Un autre volet du dossier concerne une escroquerie présumée au préjudice d’un promoteur immobilier irlandais, lors du projet de construction à Conca (Corse-du-Sud) d’une résidence de tourisme. Par l’intermédiaire de la société Campemu a l’usu corsu (« on vit à la manière corse »), Jacques Cassandri avait, selon l’accusation, monnayé 1 million d’euros une mission d’assistance, garantissant « la protection du projet des éléments incontrôlables dans les milieux nationalistes et terroristes ». Les enquêteurs avaient envisagé une extorsion, démentie par le promoteur selon lequel il n’y a eu ni violence ni menace.

Parmi les treize prévenus, le maire de Conca, François-Antoine Mosconi, comparait pour trafic d’influence, mais il conteste avoir outrepassé ses fonctions pour favoriser ce projet.
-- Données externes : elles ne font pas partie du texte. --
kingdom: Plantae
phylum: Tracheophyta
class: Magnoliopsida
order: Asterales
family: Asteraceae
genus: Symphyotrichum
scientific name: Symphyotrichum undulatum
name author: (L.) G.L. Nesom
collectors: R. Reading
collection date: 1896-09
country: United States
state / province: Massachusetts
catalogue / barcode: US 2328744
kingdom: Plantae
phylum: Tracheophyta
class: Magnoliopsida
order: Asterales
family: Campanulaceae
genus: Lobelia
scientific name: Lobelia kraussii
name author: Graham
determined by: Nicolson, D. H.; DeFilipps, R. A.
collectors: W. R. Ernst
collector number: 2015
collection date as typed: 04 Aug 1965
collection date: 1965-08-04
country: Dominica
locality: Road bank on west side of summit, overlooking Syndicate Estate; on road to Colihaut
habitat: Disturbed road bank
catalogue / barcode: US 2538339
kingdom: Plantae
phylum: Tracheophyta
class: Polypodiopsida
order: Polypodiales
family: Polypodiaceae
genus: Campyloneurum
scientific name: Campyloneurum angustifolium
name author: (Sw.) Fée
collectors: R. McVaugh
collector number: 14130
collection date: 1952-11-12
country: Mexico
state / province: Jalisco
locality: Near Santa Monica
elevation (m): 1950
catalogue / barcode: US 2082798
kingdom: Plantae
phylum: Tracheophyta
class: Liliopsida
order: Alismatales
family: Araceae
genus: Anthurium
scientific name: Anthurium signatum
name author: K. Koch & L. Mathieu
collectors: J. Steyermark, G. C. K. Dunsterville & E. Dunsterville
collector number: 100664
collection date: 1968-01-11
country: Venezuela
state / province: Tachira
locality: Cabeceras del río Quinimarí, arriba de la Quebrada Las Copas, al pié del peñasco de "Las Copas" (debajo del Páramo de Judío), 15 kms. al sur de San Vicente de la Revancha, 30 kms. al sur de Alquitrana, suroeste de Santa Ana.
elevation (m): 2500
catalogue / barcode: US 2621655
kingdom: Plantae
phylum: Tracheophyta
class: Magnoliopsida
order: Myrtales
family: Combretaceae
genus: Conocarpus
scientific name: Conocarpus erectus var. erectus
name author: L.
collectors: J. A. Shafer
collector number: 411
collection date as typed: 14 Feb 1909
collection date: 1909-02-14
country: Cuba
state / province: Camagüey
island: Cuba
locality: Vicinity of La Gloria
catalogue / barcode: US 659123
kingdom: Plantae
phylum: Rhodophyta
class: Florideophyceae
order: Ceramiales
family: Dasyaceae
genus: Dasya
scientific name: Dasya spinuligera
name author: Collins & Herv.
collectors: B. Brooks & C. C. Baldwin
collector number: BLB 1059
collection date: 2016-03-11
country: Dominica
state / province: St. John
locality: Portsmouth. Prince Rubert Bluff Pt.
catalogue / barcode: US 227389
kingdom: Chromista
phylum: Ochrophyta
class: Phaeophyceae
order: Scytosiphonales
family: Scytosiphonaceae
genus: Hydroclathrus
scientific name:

Cette opération a conduit à l’audition par les enquêteurs d’un conseiller de Nicolas Sarkozy et de Claude Guéant, secrétaire général de la présidence. Les enquêteurs avaient mis la main sur une lettre de M. Mosconi remerciant ce dernier de « l’étude des dossiers et de l’aide » apportée. Selon M. Guéant, « il n’y a eu évidemment aucune intervention de l’Elysée ». Le procès s’achèvera vendredi 16 février.